[Assignment]
Only the lines below starting at the one that contains "You can also" and ending at the one that contains "forms of payments making the checkout process" are to be reproduced, exactly and with both ends kept.

[Data to use]
=== Section Start ===

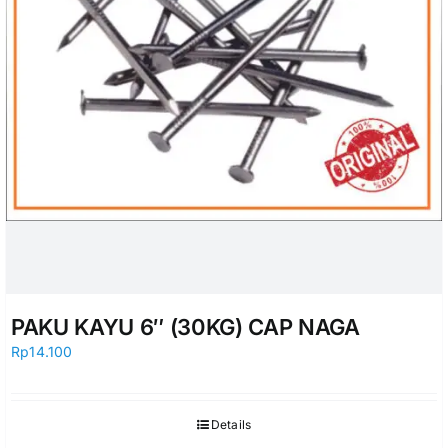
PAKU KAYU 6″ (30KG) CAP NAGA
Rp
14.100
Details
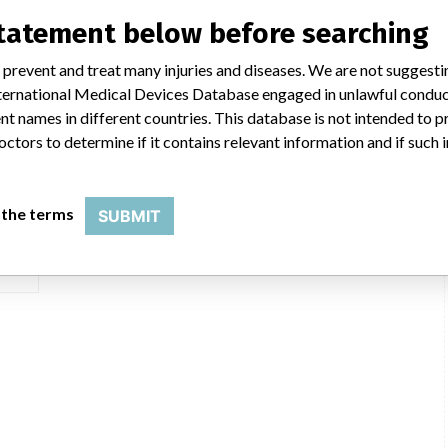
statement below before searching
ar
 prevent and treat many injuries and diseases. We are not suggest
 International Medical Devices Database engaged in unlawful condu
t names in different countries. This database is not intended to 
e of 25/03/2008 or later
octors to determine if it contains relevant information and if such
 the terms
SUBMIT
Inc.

=== Section End ===
=== Section Start ===

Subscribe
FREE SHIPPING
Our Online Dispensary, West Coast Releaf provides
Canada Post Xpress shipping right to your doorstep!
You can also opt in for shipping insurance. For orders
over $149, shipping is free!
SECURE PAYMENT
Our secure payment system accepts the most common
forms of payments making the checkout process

=== Section End ===

[Your solution]
You can also opt in for shipping insurance. For orders
over $149, shipping is free!
SECURE PAYMENT
Our secure payment system accepts the most common
forms of payments making the checkout process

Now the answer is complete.